In der breiten Differenzierung ihrer Argumentation und der höchst dramatischen Zuspitzung ihrer Handlung findet die Autorin immer noch genug Raum für Pinselstriche zarter Ironie. Der schwerreiche Amerikaner, der gerne »Hunter« genannt werden will, ist ein durchaus vielschichtiger Charakter. Zweifellos erscheint er zunächst skrupellos, hat aber einen guten Instinkt fürs Geschäftliche. Er verdient sein Geld, indem er gierigen Investoren »finanzielle Fata Morganas« empfiehlt. Andererseits kauft er schon seit Längerem im großen Stil »unberührte Naturgebiete« auf, um sie dem Markt zu entziehen, lange bevor Superreiche und Supermächte in Zeiten des Klimawandels große Landflächen als wertvolles Zukunftsinvestment für sich entdeckten. Eine Art Seelenverwandtschaft verbindet Hunter mit seiner (namenlos bleibenden) Gemahlin, charakterisiert als Raubtier von anziehender Schönheit, »dessen träge Eleganz innerhalb eines Augenaufschlags in tödliche Effizienz umschlägt«. Sie handelt mit moderner Kunst und Antiquitäten, die Hunter nicht einmal ansatzweise interessieren, außer dass auch deren Wert – ähnlich dem seiner Immobilien – »ganz und gar von der Glaubwürdigkeit des Anbieters abhängt, von der wirklichen oder erfundenen Seltenheit«.

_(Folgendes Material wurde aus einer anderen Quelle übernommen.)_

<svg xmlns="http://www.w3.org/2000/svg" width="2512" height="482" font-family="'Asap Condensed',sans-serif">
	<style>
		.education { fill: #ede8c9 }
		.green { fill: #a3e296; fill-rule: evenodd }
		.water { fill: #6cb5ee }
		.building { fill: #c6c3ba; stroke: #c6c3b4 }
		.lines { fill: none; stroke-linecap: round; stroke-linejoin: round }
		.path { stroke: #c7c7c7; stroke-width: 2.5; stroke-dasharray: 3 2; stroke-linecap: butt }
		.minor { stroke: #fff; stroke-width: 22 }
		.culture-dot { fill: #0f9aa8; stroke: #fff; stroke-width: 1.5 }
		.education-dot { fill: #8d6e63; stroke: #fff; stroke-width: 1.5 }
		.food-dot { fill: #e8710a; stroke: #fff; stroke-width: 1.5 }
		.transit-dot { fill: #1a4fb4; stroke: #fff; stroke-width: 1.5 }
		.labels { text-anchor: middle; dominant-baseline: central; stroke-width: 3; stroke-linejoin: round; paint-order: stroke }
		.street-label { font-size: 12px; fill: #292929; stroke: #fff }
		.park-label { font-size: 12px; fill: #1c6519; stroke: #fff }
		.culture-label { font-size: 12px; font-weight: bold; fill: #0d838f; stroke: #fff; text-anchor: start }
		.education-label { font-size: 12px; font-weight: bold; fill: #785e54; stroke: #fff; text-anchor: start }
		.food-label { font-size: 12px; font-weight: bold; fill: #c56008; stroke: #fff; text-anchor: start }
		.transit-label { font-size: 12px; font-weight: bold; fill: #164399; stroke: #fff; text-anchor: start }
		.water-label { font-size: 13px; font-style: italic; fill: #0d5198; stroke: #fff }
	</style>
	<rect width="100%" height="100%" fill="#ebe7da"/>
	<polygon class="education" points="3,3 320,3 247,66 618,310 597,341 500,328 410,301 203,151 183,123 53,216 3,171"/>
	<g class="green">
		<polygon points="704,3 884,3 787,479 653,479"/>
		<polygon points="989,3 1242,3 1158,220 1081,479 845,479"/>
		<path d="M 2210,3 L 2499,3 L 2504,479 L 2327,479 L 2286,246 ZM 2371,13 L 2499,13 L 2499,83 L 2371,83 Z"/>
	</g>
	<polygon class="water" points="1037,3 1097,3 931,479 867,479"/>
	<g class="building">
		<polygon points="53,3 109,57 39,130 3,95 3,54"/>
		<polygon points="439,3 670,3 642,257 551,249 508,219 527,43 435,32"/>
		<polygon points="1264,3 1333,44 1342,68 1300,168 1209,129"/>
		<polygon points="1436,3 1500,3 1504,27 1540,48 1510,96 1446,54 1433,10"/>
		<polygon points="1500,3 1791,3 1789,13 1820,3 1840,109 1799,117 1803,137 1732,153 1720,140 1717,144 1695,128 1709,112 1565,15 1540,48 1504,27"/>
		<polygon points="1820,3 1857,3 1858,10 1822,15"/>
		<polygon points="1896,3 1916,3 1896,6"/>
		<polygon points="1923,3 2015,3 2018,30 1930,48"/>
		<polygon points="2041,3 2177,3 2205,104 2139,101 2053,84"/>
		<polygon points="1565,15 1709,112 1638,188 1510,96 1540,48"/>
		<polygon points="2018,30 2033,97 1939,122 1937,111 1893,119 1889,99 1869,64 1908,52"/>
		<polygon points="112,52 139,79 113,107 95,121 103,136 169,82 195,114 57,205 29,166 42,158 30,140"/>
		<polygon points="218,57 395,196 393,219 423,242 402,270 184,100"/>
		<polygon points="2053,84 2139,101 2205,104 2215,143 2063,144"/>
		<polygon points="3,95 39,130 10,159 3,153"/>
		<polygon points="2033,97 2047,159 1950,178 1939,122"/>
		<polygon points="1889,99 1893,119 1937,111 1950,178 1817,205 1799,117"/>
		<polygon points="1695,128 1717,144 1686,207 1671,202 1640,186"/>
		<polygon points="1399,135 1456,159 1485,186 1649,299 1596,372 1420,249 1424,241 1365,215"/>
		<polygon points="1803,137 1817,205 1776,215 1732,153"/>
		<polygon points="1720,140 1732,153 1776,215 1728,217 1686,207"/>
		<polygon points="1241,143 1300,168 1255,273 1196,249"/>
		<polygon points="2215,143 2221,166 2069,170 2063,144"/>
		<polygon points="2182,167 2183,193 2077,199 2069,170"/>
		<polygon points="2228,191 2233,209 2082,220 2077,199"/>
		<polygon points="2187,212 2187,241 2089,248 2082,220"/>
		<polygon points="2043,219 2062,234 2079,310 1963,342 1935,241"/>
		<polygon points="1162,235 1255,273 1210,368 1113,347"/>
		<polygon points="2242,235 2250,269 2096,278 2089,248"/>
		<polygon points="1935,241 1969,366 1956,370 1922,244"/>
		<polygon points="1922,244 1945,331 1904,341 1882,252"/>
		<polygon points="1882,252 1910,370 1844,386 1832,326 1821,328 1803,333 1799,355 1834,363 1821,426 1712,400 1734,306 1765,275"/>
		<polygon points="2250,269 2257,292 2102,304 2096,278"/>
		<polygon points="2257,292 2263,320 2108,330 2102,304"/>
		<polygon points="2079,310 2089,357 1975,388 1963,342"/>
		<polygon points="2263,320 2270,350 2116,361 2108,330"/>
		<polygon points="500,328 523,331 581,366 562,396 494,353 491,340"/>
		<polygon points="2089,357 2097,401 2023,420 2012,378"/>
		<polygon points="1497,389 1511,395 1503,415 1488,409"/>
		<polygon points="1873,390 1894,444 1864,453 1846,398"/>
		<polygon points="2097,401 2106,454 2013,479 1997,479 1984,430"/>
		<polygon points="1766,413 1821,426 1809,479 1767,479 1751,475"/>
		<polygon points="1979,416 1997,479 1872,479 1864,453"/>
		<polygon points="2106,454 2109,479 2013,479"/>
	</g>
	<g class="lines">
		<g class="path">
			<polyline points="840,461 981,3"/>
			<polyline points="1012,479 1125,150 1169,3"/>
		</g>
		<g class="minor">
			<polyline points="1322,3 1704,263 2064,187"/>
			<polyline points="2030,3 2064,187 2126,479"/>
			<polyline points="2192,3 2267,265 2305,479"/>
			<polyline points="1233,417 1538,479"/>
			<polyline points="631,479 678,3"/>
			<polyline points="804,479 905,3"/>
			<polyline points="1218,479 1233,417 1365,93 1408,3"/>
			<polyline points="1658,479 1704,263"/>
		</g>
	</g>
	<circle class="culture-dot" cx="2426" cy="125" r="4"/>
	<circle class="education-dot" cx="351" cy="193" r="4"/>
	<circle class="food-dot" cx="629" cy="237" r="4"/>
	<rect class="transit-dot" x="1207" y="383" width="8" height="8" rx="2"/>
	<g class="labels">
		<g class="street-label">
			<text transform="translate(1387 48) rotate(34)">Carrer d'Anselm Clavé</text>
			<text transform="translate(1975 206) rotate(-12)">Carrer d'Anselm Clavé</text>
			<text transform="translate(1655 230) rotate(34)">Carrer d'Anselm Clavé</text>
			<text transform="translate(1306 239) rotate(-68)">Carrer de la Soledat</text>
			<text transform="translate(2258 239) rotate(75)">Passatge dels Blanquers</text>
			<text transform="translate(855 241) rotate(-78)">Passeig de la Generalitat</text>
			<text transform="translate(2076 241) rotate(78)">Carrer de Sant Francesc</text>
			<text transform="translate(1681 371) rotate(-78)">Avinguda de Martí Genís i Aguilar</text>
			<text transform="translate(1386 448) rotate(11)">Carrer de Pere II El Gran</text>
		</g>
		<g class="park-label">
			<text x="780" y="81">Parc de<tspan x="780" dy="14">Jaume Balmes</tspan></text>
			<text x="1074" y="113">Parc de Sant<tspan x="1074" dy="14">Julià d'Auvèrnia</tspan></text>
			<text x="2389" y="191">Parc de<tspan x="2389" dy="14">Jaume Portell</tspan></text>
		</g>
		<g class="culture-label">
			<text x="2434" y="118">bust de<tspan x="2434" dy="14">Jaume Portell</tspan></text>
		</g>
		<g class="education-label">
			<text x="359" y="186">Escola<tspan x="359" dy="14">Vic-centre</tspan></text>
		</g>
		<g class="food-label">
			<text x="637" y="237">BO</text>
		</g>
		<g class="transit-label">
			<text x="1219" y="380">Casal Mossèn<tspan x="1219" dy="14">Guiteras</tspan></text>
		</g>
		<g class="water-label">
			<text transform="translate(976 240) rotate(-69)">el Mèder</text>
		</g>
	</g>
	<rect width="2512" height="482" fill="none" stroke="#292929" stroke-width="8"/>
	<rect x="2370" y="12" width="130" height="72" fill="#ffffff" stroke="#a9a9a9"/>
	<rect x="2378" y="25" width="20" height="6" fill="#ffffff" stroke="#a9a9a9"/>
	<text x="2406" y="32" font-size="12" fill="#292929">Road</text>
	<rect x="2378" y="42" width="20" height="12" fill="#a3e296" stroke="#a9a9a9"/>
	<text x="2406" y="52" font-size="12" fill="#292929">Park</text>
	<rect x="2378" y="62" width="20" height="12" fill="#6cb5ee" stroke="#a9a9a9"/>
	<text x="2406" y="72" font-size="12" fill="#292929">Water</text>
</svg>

Gaea Schoeters (geboren 1976) ist mit »Trofee« (so der Originaltitel) ein großer Wurf gelungen, der zu Recht international Aufsehen erregt und viele Preise eingeheimst hat. Mit ihrem packenden Erzählstil evoziert sie Sinneseindrücke von großer Intensität, so dass wir den Rausch einer afrikanischen Großwildjagd mit allen Einblicken, Geräuschen, Gerüchen und Gefahren sinnlich miterleben, selbst wenn wir bisher keinerlei Bezug zu diesem Thema hatten. Als Folge der Erzählperspektive werden die Vorgänge zwar mit einem gewissen Verständnis für traditionell westliche Sichtweisen präsentiert, doch verwickelt uns die fesselnde Handlung darüber hinaus unwiderstehlich in einen Komplex ethischer, kultureller Dilemmata, aus denen es keinen einfachen Ausweg geben kann. In der großartigen Übersetzung von Lisa Mensing entführt uns dieses Buch mitten hinein in ein weiteres »Herz der Finsternis« in einem Afrika, wo alles und nichts möglich scheint.
Dieses Buch habe ich in die Liste meiner 20 Lieblingsbücher im Frühjahr 2024 aufgenommen.